**TASK OBJECTIVE**
Format the material below as a JSON array of strings with one string per line, omitting blank lines.

[Dataset items]
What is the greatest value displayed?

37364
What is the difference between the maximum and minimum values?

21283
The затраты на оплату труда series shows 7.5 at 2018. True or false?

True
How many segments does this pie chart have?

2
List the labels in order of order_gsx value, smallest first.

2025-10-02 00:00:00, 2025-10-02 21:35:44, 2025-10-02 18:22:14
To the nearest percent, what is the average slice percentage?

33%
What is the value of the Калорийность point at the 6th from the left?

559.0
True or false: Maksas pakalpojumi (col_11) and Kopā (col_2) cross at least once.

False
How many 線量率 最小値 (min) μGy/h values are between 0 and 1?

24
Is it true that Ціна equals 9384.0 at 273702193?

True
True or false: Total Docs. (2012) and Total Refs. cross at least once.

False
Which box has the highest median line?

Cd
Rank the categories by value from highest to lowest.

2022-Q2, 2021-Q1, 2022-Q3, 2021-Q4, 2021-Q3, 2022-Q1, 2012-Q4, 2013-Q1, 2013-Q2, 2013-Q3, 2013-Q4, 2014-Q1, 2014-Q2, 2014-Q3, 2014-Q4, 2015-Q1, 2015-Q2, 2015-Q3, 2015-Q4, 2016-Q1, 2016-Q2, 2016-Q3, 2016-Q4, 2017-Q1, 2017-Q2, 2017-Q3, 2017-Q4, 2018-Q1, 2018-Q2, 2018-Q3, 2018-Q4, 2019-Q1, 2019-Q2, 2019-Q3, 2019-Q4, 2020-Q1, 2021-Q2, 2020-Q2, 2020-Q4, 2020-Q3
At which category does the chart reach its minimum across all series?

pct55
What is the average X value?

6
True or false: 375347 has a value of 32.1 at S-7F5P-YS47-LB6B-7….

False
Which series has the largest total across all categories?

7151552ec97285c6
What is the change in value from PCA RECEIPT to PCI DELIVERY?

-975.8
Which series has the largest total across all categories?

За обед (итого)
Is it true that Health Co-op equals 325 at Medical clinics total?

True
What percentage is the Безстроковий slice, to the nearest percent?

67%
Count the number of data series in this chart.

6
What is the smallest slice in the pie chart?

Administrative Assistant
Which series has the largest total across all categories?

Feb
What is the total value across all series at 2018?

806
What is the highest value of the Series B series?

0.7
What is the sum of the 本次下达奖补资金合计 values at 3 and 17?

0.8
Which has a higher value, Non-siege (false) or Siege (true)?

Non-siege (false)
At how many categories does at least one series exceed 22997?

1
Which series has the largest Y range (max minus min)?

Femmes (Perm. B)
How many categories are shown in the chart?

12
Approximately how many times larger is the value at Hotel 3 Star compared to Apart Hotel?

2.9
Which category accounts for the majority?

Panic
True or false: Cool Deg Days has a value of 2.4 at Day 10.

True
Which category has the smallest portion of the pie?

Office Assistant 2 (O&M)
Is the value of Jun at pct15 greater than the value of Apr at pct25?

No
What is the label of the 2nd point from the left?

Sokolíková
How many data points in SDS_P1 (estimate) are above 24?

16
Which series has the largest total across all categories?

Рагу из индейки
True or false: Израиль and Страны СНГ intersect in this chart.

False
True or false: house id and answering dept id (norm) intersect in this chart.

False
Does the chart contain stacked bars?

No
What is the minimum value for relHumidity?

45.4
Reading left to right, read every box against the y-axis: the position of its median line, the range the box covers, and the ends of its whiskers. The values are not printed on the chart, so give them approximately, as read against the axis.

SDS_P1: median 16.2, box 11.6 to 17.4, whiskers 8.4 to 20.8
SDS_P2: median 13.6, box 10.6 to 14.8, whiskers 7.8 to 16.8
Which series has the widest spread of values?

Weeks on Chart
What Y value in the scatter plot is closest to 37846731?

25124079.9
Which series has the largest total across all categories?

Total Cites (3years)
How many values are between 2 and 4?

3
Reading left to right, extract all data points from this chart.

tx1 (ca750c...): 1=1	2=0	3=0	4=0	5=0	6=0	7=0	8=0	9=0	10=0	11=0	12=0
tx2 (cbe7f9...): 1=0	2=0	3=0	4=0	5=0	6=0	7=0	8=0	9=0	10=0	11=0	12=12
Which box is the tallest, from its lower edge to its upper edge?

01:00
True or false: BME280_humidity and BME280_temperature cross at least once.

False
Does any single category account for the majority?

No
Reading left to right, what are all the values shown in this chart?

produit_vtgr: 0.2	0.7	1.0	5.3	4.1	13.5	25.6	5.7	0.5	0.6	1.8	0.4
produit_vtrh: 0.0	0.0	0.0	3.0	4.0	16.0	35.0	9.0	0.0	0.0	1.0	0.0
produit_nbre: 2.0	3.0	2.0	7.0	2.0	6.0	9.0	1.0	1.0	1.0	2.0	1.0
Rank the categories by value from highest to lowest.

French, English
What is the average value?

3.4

**ANSWER SPACE**
[
  "What is the greatest value displayed?",
  "37364",
  "What is the difference between the maximum and minimum values?",
  "21283",
  "The затраты на оплату труда series shows 7.5 at 2018. True or false?",
  "True",
  "How many segments does this pie chart have?",
  "2",
  "List the labels in order of order_gsx value, smallest first.",
  "2025-10-02 00:00:00, 2025-10-02 21:35:44, 2025-10-02 18:22:14",
  "To the nearest percent, what is the average slice percentage?",
  "33%",
  "What is the value of the Калорийность point at the 6th from the left?",
  "559.0",
  "True or false: Maksas pakalpojumi (col_11) and Kopā (col_2) cross at least once.",
  "False",
  "How many 線量率 最小値 (min) μGy/h values are between 0 and 1?",
  "24",
  "Is it true that Ціна equals 9384.0 at 273702193?",
  "True",
  "True or false: Total Docs. (2012) and Total Refs. cross at least once.",
  "False",
  "Which box has the highest median line?",
  "Cd",
  "Rank the categories by value from highest to lowest.",
  "2022-Q2, 2021-Q1, 2022-Q3, 2021-Q4, 2021-Q3, 2022-Q1, 2012-Q4, 2013-Q1, 2013-Q2, 2013-Q3, 2013-Q4, 2014-Q1, 2014-Q2, 2014-Q3, 2014-Q4, 2015-Q1, 2015-Q2, 2015-Q3, 2015-Q4, 2016-Q1, 2016-Q2, 2016-Q3, 2016-Q4, 2017-Q1, 2017-Q2, 2017-Q3, 2017-Q4, 2018-Q1, 2018-Q2, 2018-Q3, 2018-Q4, 2019-Q1, 2019-Q2, 2019-Q3, 2019-Q4, 2020-Q1, 2021-Q2, 2020-Q2, 2020-Q4, 2020-Q3",
  "At which category does the chart reach its minimum across all series?",
  "pct55",
  "What is the average X value?",
  "6",
  "True or false: 375347 has a value of 32.1 at S-7F5P-YS47-LB6B-7….",
  "False",
  "Which series has the largest total across all categories?",
  "7151552ec97285c6",
  "What is the change in value from PCA RECEIPT to PCI DELIVERY?",
  "-975.8",
  "Which series has the largest total across all categories?",
  "За обед (итого)",
  "Is it true that Health Co-op equals 325 at Medical clinics total?",
  "True",
  "What percentage is the Безстроковий slice, to the nearest percent?",
  "67%",
  "Count the number of data series in this chart.",
  "6",
  "What is the smallest slice in the pie chart?",
  "Administrative Assistant",
  "Which series has the largest total across all categories?",
  "Feb",
  "What is the total value across all series at 2018?",
  "806",
  "What is the highest value of the Series B series?",
  "0.7",
  "What is the sum of the 本次下达奖补资金合计 values at 3 and 17?",
  "0.8",
  "Which has a higher value, Non-siege (false) or Siege (true)?",
  "Non-siege (false)",
  "At how many categories does at least one series exceed 22997?",
  "1",
  "Which series has the largest Y range (max minus min)?",
  "Femmes (Perm. B)",
  "How many categories are shown in the chart?",
  "12",
  "Approximately how many times larger is the value at Hotel 3 Star compared to Apart Hotel?",
  "2.9",
  "Which category accounts for the majority?",
  "Panic",
  "True or false: Cool Deg Days has a value of 2.4 at Day 10.",
  "True",
  "Which category has the smallest portion of the pie?",
  "Office Assistant 2 (O&M)",
  "Is the value of Jun at pct15 greater than the value of Apr at pct25?",
  "No",
  "What is the label of the 2nd point from the left?",
  "Sokolíková",
  "How many data points in SDS_P1 (estimate) are above 24?",
  "16",
  "Which series has the largest total across all categories?",
  "Рагу из индейки",
  "True or false: Израиль and Страны СНГ intersect in this chart.",
  "False",
  "True or false: house id and answering dept id (norm) intersect in this chart.",
  "False",
  "Does the chart contain stacked bars?",
  "No",
  "What is the minimum value for relHumidity?",
  "45.4",
  "Reading left to right, read every box against the y-axis: the position of its median line, the range the box covers, and the ends of its whiskers. The values are not printed on the chart, so give them approximately, as read against the axis.",
  "SDS_P1: median 16.2, box 11.6 to 17.4, whiskers 8.4 to 20.8",
  "SDS_P2: median 13.6, box 10.6 to 14.8, whiskers 7.8 to 16.8",
  "Which series has the widest spread of values?",
  "Weeks on Chart",
  "What Y value in the scatter plot is closest to 37846731?",
  "25124079.9",
  "Which series has the largest total across all categories?",
  "Total Cites (3years)",
  "How many values are between 2 and 4?",
  "3",
  "Reading left to right, extract all data points from this chart.",
  "tx1 (ca750c...): 1=1\t2=0\t3=0\t4=0\t5=0\t6=0\t7=0\t8=0\t9=0\t10=0\t11=0\t12=0",
  "tx2 (cbe7f9...): 1=0\t2=0\t3=0\t4=0\t5=0\t6=0\t7=0\t8=0\t9=0\t10=0\t11=0\t12=12",
  "Which box is the tallest, from its lower edge to its upper edge?",
  "01:00",
  "True or false: BME280_humidity and BME280_temperature cross at least once.",
  "False",
  "Does any single category account for the majority?",
  "No",
  "Reading left to right, what are all the values shown in this chart?",
  "produit_vtgr: 0.2\t0.7\t1.0\t5.3\t4.1\t13.5\t25.6\t5.7\t0.5\t0.6\t1.8\t0.4",
  "produit_vtrh: 0.0\t0.0\t0.0\t3.0\t4.0\t16.0\t35.0\t9.0\t0.0\t0.0\t1.0\t0.0",
  "produit_nbre: 2.0\t3.0\t2.0\t7.0\t2.0\t6.0\t9.0\t1.0\t1.0\t1.0\t2.0\t1.0",
  "Rank the categories by value from highest to lowest.",
  "French, English",
  "What is the average value?",
  "3.4"
]